> [What you should do]:
Give every line from the entries that contains "timescale".

————

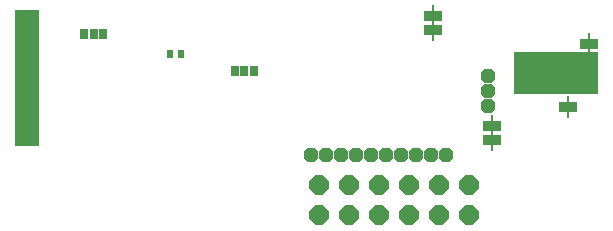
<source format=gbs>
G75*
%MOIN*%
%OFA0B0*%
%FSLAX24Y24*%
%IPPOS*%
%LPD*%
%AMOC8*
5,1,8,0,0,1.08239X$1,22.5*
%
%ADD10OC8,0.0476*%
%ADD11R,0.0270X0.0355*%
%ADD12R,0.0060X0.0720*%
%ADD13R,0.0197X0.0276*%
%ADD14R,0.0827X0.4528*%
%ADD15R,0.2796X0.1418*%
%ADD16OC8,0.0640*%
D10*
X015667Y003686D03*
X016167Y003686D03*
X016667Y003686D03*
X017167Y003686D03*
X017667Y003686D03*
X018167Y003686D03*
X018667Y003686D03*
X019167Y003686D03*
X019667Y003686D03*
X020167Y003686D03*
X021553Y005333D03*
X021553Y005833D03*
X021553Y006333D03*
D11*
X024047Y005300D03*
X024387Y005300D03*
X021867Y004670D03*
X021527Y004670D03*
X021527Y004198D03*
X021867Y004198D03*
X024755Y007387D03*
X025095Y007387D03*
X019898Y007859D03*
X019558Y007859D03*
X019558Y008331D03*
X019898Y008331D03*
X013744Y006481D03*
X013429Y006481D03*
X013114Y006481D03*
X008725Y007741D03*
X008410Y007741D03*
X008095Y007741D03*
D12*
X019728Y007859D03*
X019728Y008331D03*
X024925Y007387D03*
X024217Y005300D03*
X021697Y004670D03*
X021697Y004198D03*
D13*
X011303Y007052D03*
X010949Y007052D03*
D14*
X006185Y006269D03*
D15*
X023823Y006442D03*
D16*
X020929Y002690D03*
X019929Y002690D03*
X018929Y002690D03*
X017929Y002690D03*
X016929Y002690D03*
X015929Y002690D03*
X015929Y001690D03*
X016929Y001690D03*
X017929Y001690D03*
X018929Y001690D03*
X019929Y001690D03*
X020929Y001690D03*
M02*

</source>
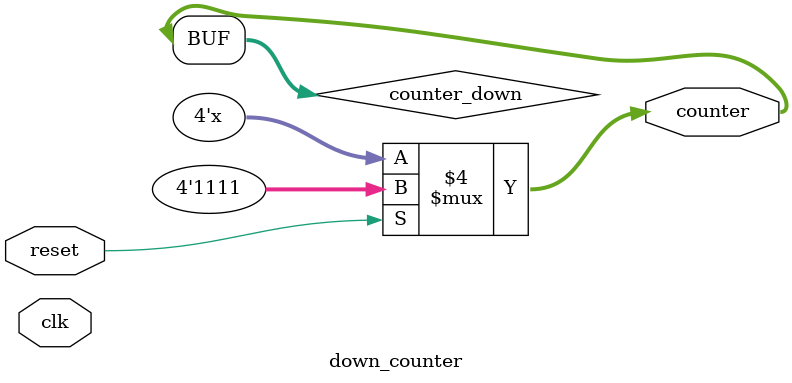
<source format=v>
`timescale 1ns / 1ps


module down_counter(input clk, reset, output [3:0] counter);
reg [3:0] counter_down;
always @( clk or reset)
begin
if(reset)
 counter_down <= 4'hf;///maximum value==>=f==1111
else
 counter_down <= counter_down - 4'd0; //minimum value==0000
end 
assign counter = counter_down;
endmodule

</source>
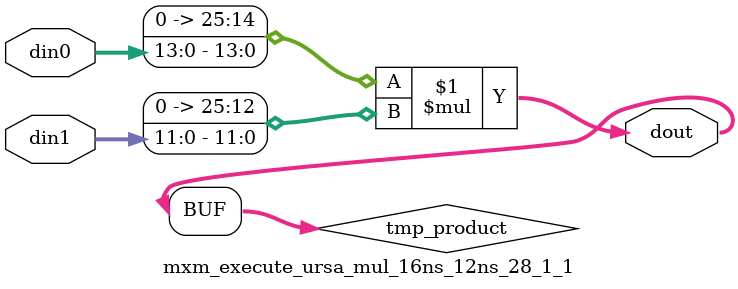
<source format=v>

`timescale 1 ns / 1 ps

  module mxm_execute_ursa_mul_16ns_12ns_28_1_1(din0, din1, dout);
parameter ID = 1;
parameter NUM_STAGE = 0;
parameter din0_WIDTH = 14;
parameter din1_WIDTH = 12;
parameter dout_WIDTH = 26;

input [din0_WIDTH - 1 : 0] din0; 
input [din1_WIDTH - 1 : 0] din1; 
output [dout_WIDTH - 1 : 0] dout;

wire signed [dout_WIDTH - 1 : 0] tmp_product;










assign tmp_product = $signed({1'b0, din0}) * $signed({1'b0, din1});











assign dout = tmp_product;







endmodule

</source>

————

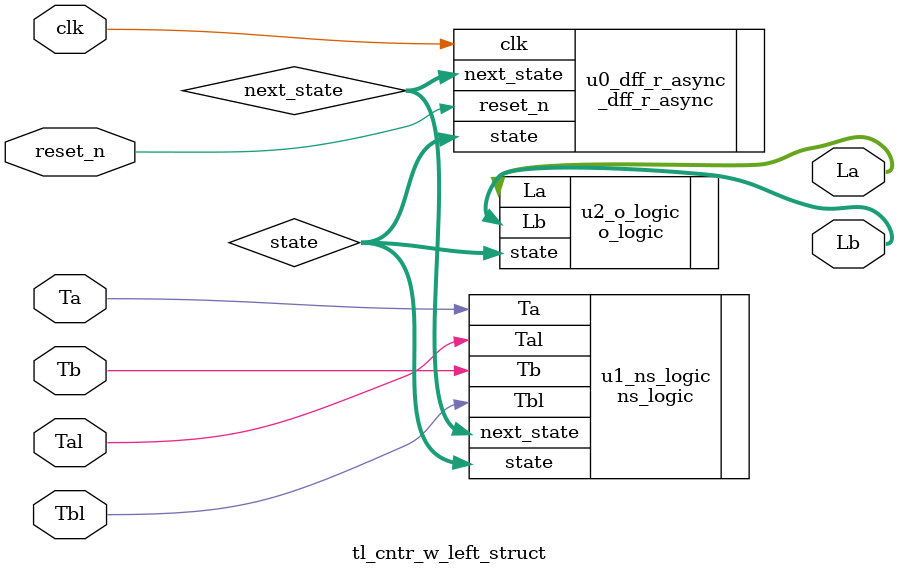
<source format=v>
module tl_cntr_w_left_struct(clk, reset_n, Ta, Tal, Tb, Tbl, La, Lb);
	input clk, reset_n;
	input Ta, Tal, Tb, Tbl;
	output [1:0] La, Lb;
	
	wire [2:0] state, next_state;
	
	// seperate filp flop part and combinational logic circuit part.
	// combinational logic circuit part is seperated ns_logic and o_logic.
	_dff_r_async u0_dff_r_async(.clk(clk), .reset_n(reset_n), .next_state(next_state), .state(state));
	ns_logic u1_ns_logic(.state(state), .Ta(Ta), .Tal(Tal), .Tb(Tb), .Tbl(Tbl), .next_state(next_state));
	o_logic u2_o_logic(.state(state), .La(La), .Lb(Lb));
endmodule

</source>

————

> [Solution]:
`timescale 1ns / 1ps
`timescale 1 ns / 1 ps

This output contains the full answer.